◆ **Extrait**:
# # # # #
UN PORTRAIT DE LA SOCIÉTÉ AMÉRICAINE – par Chris Hedges (Part I)

Chris Hedges . Biden et Trump ne sont qu’un symptôme de l’effondrement de notre empire. Alors que notre empire est en train d’imploser, et avec lui la cohésion sociale, nous devons faire face à ce qui se passe – non seulement autour de nous – mais en nous.

La déchéance physique et morale des États-Unis tout comme le malaise qu’elle a engendré ont des résultats prévisibles. Nous avons vu les diverses formes que pouvaient prendre les conséquences de l’effondrement social et politique lors du crépuscule des empires grecs et romains, de l’empire ottoman et de celui des Habsbourg, de la Russie tsariste, de l’Allemagne de Weimar et de l’ex-Yougoslavie.

Des voix du passé, Aristote, Cicéron, Fyodor Dostoïevski, Joseph Roth et Milovan Djilas, nous ont mis en garde. Mais aveuglés par nos illusions et notre hubris, nous refusons d’écouter comme si, d’une certaine manière, nous étions exonérés de l’expérience et de la nature humaines.

Les États-Unis sont devenus l’ombre d’eux-mêmes. Ils dilapident leurs ressources dans un vain aventurisme militaire, symptôme qu’on retrouve dans tous les empires en déclin qui tentent de restaurer par la force une hégémonie perdue.
# # # # #
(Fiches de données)

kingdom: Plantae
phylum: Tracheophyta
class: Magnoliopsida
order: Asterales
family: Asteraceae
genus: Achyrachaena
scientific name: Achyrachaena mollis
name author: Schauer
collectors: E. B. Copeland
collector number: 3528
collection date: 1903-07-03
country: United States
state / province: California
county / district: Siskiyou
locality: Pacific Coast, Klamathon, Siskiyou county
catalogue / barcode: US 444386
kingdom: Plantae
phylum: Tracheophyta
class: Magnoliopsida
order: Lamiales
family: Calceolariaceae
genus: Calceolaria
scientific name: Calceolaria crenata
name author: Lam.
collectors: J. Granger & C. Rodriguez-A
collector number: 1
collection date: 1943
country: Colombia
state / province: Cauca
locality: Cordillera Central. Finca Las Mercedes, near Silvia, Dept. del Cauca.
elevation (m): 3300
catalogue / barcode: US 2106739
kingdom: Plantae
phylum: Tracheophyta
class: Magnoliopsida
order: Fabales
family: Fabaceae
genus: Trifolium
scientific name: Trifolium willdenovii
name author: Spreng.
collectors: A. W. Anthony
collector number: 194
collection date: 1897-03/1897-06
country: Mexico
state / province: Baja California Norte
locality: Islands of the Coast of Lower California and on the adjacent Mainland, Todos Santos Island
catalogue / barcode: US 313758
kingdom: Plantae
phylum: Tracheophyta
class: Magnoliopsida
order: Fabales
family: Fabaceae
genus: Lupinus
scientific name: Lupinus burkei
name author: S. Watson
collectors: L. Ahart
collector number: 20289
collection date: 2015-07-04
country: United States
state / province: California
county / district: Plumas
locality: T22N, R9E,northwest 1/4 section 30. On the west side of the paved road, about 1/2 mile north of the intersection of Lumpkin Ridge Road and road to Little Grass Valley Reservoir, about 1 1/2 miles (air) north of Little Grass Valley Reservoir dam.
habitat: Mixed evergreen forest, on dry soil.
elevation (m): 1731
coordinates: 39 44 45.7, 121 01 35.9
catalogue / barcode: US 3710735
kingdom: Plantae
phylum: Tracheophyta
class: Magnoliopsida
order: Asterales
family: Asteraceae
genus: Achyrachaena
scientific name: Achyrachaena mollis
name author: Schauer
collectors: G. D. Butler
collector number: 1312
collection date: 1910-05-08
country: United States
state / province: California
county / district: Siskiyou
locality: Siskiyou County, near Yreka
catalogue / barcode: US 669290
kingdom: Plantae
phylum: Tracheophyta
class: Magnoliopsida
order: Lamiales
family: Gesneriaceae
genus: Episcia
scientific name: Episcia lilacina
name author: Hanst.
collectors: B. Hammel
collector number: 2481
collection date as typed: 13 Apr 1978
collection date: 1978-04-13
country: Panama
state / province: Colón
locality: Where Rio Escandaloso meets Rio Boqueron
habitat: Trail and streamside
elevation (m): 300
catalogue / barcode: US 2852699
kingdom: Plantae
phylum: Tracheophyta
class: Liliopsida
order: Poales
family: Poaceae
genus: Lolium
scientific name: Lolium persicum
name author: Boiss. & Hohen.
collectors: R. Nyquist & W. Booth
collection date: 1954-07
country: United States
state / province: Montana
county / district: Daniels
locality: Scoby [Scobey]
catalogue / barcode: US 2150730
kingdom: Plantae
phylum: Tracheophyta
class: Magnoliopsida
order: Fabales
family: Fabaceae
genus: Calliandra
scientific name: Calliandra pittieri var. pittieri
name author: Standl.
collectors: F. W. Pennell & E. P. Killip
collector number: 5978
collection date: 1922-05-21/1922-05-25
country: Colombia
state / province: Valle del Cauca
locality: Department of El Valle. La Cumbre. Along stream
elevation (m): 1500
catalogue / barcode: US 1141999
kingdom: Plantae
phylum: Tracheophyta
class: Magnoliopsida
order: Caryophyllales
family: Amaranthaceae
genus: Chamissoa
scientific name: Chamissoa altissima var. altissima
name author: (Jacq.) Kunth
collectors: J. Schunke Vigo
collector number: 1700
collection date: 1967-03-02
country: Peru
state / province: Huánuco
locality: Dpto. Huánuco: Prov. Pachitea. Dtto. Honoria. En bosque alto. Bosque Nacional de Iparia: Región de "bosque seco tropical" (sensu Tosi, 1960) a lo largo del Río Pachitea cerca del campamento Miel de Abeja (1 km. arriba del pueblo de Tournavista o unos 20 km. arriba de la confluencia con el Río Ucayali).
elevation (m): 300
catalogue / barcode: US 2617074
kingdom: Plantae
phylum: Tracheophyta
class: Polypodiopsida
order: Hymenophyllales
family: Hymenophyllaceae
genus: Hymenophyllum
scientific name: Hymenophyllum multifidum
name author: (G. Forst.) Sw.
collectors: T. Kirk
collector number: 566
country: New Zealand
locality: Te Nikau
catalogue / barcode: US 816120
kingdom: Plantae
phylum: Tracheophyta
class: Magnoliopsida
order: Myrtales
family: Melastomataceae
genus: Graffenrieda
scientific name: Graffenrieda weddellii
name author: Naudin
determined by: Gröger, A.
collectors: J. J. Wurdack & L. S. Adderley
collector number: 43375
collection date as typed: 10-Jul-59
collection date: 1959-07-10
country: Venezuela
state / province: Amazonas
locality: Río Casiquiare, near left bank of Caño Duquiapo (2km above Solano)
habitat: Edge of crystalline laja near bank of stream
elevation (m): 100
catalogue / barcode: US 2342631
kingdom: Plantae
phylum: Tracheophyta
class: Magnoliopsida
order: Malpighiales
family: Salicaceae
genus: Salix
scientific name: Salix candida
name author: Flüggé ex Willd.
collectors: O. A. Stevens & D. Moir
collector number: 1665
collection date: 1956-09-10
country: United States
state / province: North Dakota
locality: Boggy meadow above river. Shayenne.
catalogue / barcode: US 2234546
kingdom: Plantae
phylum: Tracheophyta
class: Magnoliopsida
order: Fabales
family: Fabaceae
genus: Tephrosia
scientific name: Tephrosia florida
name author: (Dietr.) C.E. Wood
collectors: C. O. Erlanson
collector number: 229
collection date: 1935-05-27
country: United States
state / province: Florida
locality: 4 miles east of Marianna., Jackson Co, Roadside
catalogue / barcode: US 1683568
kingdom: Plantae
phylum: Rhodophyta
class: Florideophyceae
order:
# # # # #
◆ **Consignes**:
#1 Citez le texte sur le déclin de l'empire américain en commençant par « Chris Hedges . » et en poursuivant jusqu'à « mais en nous. ».
#2 Réécrivez plus brièvement le paragraphe du texte sur le déclin de l'empire américain qui commence par « La déchéance physique et morale », en conservant ses faits principaux.
La liste n'intervient pas dans cet exercice.

◆ **Corrigé de l'exercice**:
#1
Chris Hedges . Biden et Trump ne sont qu’un symptôme de l’effondrement de notre empire. Alors que notre empire est en train d’imploser, et avec lui la cohésion sociale, nous devons faire face à ce qui se passe – non seulement autour de nous – mais en nous.

#2 La déchéance physique et morale des États-Unis et le malaise qui en découle ont des effets prévisibles. On a déjà observé les formes de l'effondrement social et politique à la fin des empires grec, romain, ottoman et des Habsbourg, de la Russie tsariste, de l'Allemagne de Weimar et de l'ex-Yougoslavie.